Quintana will be joined by a panel of scholars reflecting on Contracting Freedom and the state of the field of Latinx History and its study at the University of Washington. Speakers will include: Maria Quintana, Assistant Professor of History, Sacramento State University (Ph.D., History, University of Washington, 2016); Michael Damien Aguirre, Assistant Professor of History, University of Nevada, Reno (Ph.D., History, University of Washington, 2019); Josué Estrada, Assistant Professor of History, Central Washington University (Ph.D., History, University of Washington, 2021); and Alina R. Méndez,  Assistant Professor of American Ethnic Studies, University of Washington.

 

Wednesday, April 26

Worker Memorial Day - Virtual Ceremony
Theme: “Worker Justice, Climate Justice,” with keynote speaker Shemona Moreno, 350 Seattle

11:30am-1:00pm.
Streaming on-line via Zoom. 
Register for link.

The University of Washington's annual Worker Memorial Day event is a special ceremony that raises awareness about how we can strengthen our commitment to make jobs safer and save lives in Washington State. This year’s theme is “Worker Justice, Climate Justice.” The keynote speaker will be Shemona Morena, Executive Director of 350 Seattle.

 

Monday, May 1

“Women and Equality:” An Evening with Ai-Jen Poo, National Domestic Workers Alliance

6:30pm-7:30pm.
Kane Hall, Room 120.
Registration Required.

Ai-jen Poo is an award-winning organizer, author, and a leading voice in the women’s movement. She is the President of the National Domestic Workers Alliance, Director of Caring Across Generations, Co-Founder of SuperMajority, Co-Host of Sunstorm podcast and a Trustee of the Ford Foundation. Ai-jen is a nationally recognized expert on elder and family care, the future of work, and what’s at stake for women of color. She is the author of the celebrated book, The Age of Dignity: Preparing for the Elder Boom in a Changing America. As a leading voice in the women’s movement, Ai-Jen Poo will talk about the status of today’s labor movement and its impact on women.

 

May 5-May 6, 2023

2023 Conference of the Pacific Northwest Labor History Association
Theme: "“Labor Resurgence: Learning From the Recurring Conflict with Capital,” with keynote speaker Professor Moon-Ho Jung, Harry Bridges Endowed Chair in Labor Studies, University of Washington. 

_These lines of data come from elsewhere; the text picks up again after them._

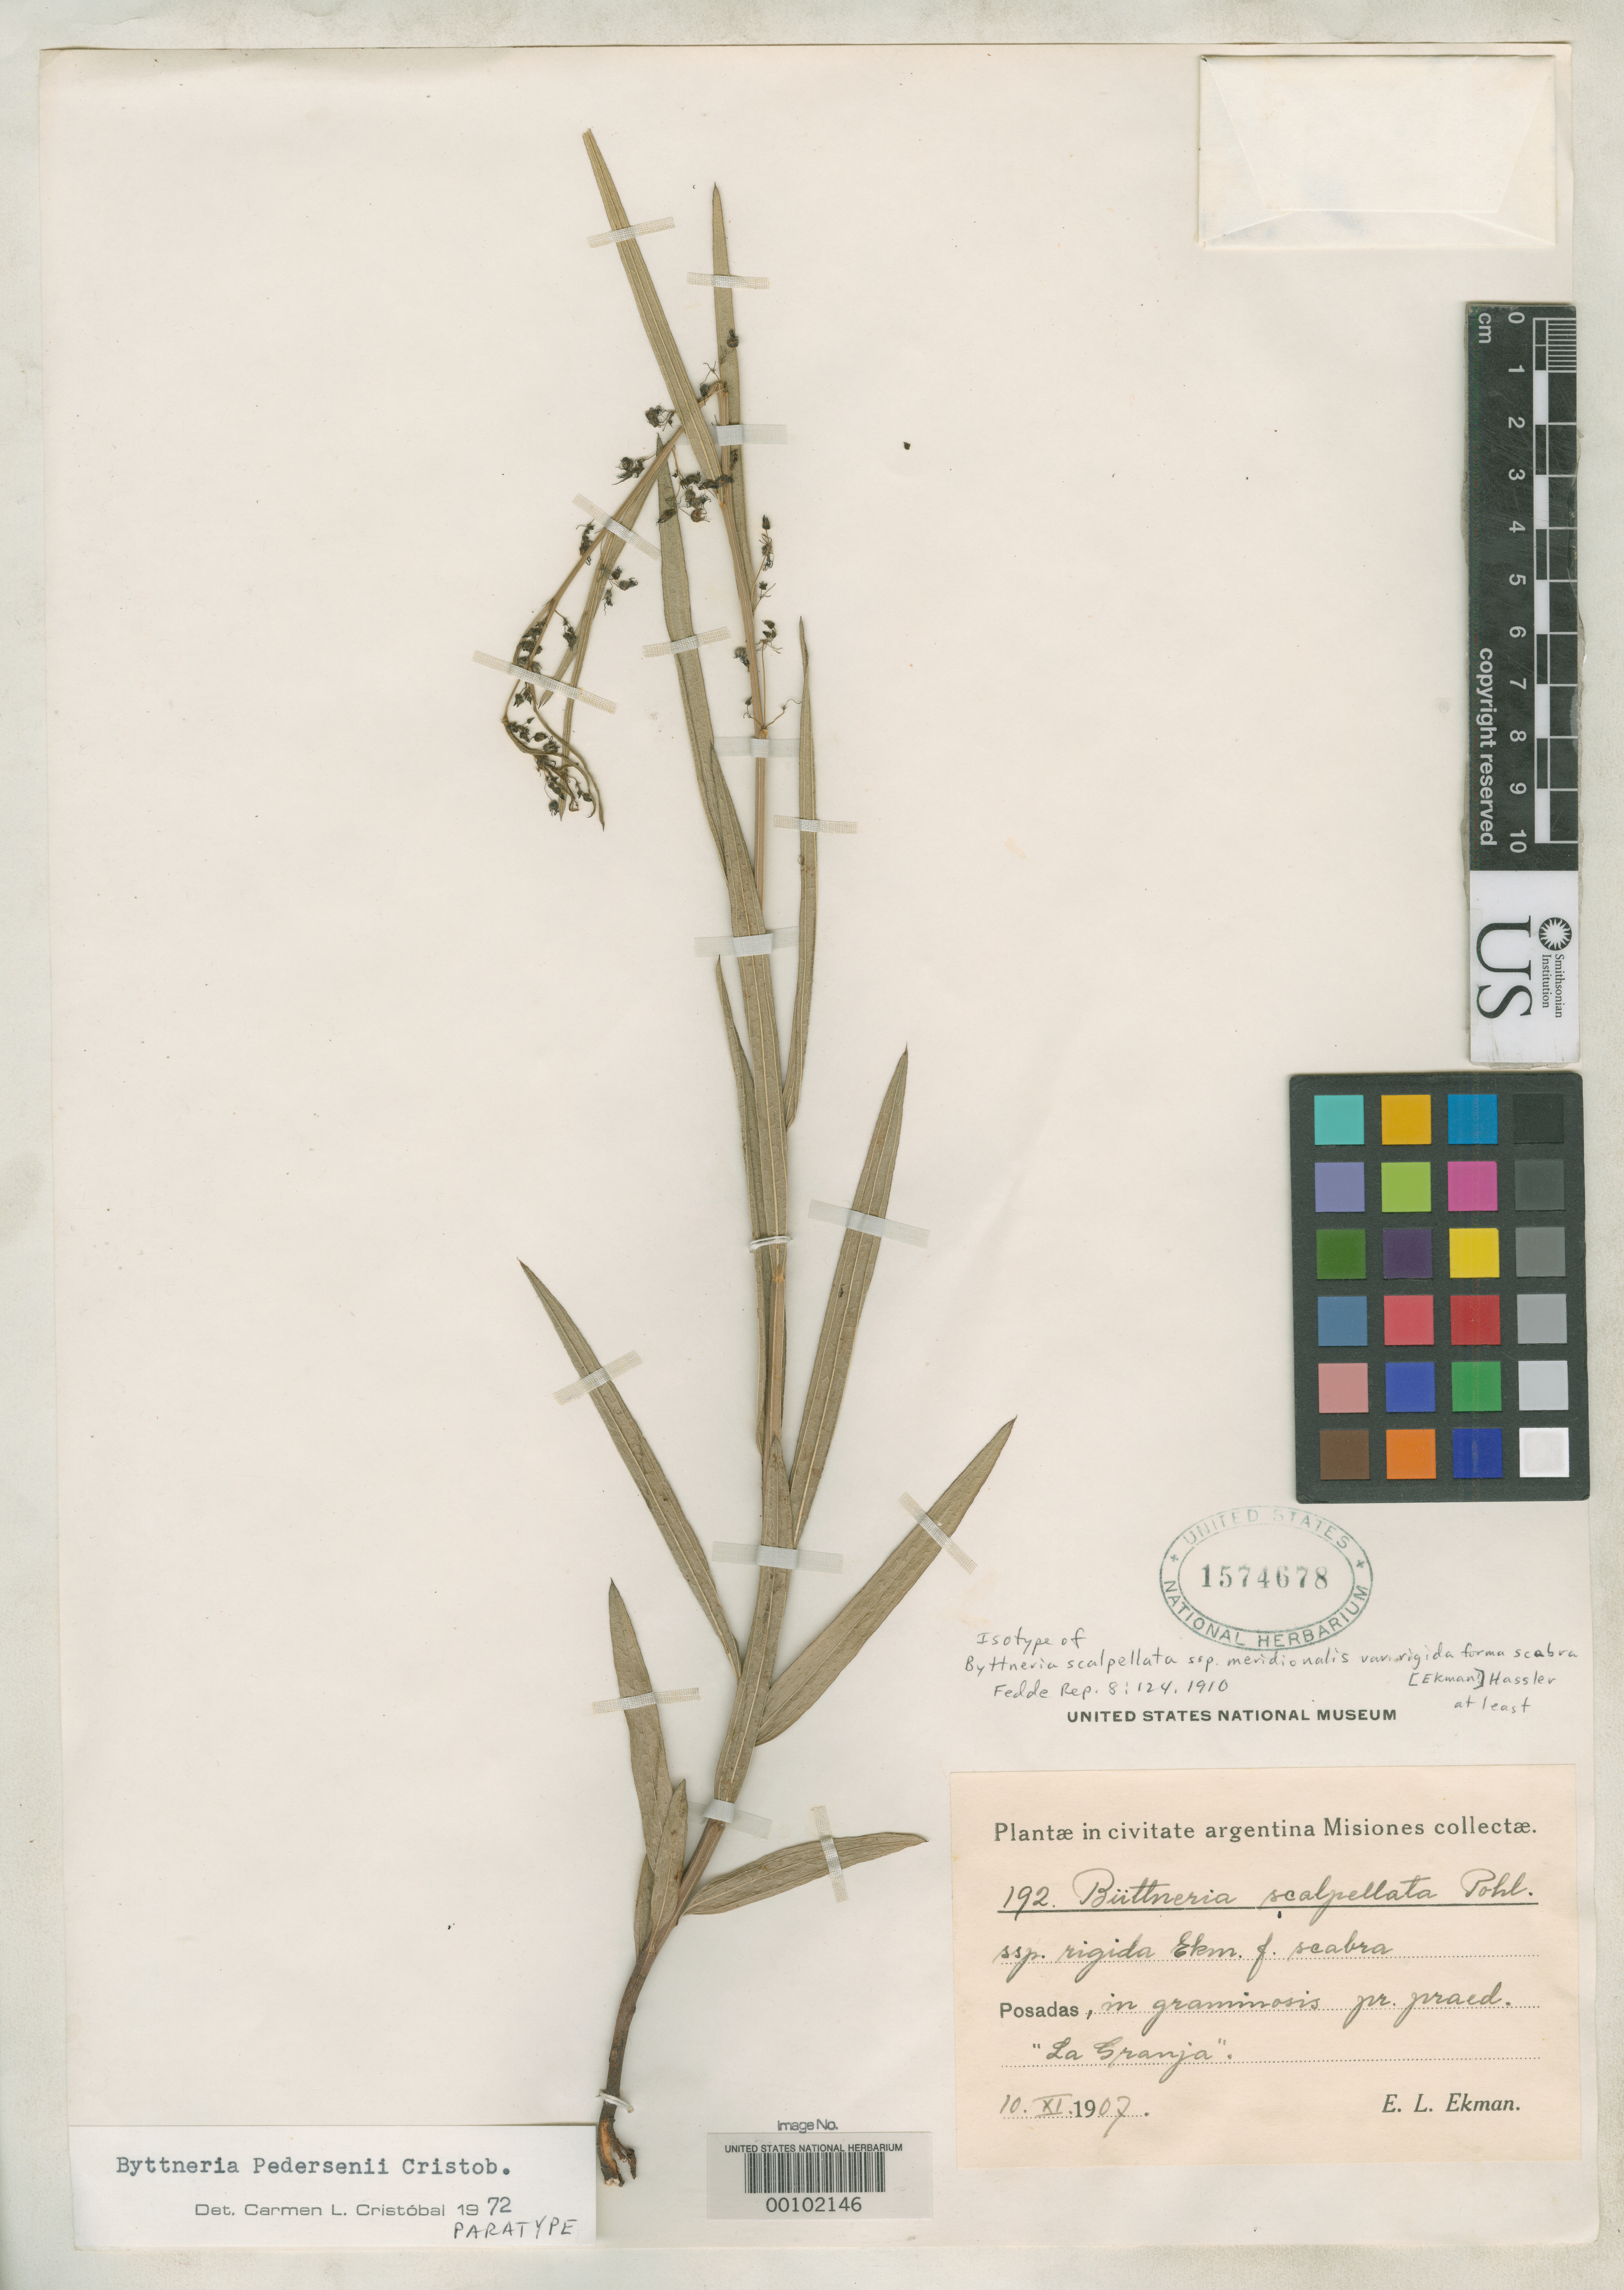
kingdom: Plantae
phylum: Tracheophyta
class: Magnoliopsida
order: Malvales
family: Malvaceae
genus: Byttneria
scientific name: Byttneria scalpellata subsp. meridionalis f. scabra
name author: Hassl.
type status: Isotype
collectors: E. L. Ekman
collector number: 192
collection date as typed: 10 Nov 1907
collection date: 1907-11-10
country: Argentina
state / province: Misiones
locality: Lagranja.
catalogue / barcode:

Full schedule to be announced.
Washington State History Museum, 1911 Pacific Ave, Tacoma, WA 98402.

The Pacific Northwest holds an annual conference in one of the three membership regions. At this main public event, historians, students, unionists and others come together to share information and exchange views on past events that shaped the labor movement in both the United States and Canada. A full program schedule is forthcoming.